Margaret Clancey | |
Birth Name: | Margaret Virginia Lysight |
Birth Date: | July 29, 1897 |
Birth Place: | Tucson, Arizona, USA |
Death Date: | March 8, 1989 |
Death Place: | Los Angeles, California, USA |
Occupation: | Film editor, actress |
Years Active: | 1915-1940 |
Spouse: | James Clancey |
Margaret Clancey (sometimes credited as Margaret V. Clancy or under her birth name, Margaret Lysight) was an American film editor and actress. Clancey edited 30 Hollywood films at Fox and United Artists from 1927 to 1938.
Margaret, daughter of Austin Lysight and Cornelia Hill, was born and raised in Tucson, Arizona. In her teens, after graduating from high school (where she was class valedictorian, wrote for her high school magazine, and starred in school plays), she moved to Los Angeles in 1915 to pursue an acting career.[1] [2]

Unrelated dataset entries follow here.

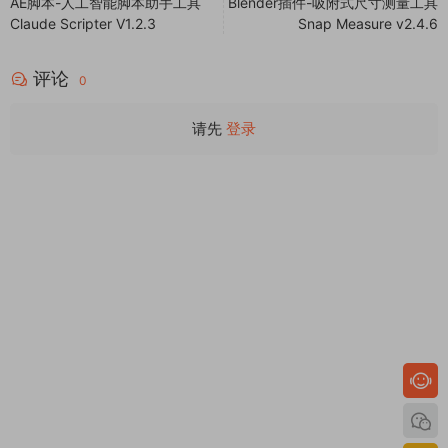
AE脚本-人工智能脚本助手工具
Blender插件-吸附式尺寸测量工具
Claude Scripter V1.2.3
Snap Measure v2.4.6
评论
0
请先
登录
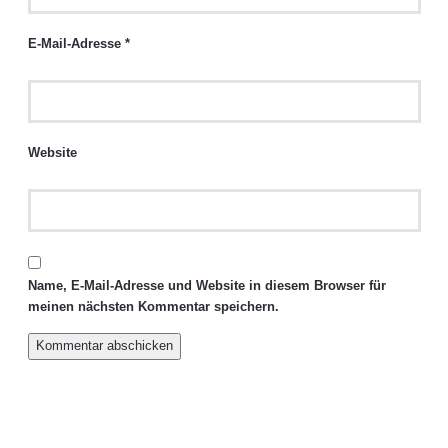
E-Mail-Adresse
*
Website
Name, E-Mail-Adresse und Website in diesem Browser für
meinen nächsten Kommentar speichern.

She quickly found work in minor roles at Keystone and Fine Arts; she played several minor roles in D.W. Griffith's Intolerance, and also appeared in Diane of the Follies, Hands-Up, Madame Bo Peep, and Mr. Grex of Monte Carlo.[3] [4] In 1917, she got her big break when she was cast in a lead role as an ingenue in KisaburĂ´ Kurihara's Yume No Tabiji, shot in Yokohama, Japan. She stayed in Japan for two years.[5]
She returned to Los Angeles in 1919, where she worked as a member of Allan Dwan's company and married photographer James Clancey. That same year, she found employment as a film editor at Select Pictures.[6] By 1925, she was working at Fox, and later she found herself at United Artists. She did not receive credits on many of her earliest editing jobs.